American book publisher (1818-1892)

James Cephas Derby (1818–1892) was an American book publisher in New York state.

==Biography==
James Cephas Derby was born in Little Falls, New York on July 20, 1818.

He created several business partnerships which issued works by Thomas Bailey Aldrich, Henry Ward Beecher, Alice and Phoebe Cary, Margaret C. Conkling, Augusta Jane Evans, Fanny Fern, Samuel Griswold Goodrich, Josiah Hopkins, Solomon Northup, William H. Seward, Mary Virginia Terhune, Catherine Anne Warfield, and others. A Republican Party activist, he served under Secretary Seward in the Department of State for the Lincoln administration. He also helped organize the American portion of the 1867 International Exposition in Paris.

He married Lavanchie White Fitch in 1841, and they had eight children.

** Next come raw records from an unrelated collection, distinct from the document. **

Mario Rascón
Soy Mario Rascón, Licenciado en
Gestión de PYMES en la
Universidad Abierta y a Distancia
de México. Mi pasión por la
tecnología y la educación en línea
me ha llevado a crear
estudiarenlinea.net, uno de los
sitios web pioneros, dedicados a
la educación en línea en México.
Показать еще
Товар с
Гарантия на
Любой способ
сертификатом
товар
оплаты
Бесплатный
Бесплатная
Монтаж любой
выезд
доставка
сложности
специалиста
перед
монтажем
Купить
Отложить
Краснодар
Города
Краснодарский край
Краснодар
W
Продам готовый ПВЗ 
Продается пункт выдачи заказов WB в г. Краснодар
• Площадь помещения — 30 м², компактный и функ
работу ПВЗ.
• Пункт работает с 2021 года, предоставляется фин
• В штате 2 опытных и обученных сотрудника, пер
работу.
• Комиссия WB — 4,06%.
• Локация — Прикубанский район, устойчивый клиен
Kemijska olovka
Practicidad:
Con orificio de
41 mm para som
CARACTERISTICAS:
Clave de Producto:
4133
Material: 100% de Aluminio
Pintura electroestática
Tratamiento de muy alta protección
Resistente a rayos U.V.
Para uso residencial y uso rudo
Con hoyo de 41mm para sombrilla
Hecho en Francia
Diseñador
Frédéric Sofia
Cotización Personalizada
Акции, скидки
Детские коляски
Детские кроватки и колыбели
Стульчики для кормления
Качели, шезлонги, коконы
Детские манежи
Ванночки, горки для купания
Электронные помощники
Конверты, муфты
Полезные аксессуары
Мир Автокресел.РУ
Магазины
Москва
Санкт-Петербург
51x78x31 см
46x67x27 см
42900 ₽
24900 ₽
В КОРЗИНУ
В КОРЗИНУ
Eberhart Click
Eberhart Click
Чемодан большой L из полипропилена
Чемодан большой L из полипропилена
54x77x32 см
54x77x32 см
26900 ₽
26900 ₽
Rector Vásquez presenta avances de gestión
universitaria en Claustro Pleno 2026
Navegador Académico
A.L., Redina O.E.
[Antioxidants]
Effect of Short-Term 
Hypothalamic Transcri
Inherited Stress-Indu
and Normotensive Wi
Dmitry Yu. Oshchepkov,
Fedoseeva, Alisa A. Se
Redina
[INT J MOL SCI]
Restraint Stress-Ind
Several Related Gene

He died at his daughter's home in Brooklyn on September 22, 1892.

==Publishing firms==

- J.C. Derby & Co., Auburn, New York. Established circa 1844 by Derby and H. Ivison Jr.
- Derby & Miller, Auburn, New York, 1848-1852. Established by Derby and Norman C. Miller.
- Derby, Miller & Co., Auburn, New York
- Derby, Orton and Mulligan, Buffalo, New York. Established in 1852 by Derby, William Orton, and Eugene Mulligan.
- Derby & Jackson, New York City, 1855-1861. Established by Derby and Edwin Jackson.
- Derby & Miller, New York City. Re-established in 1862 by Derby and Norman C. Miller. Re-established once again in 1890 for the publication of the three volume biography of William H. Seward.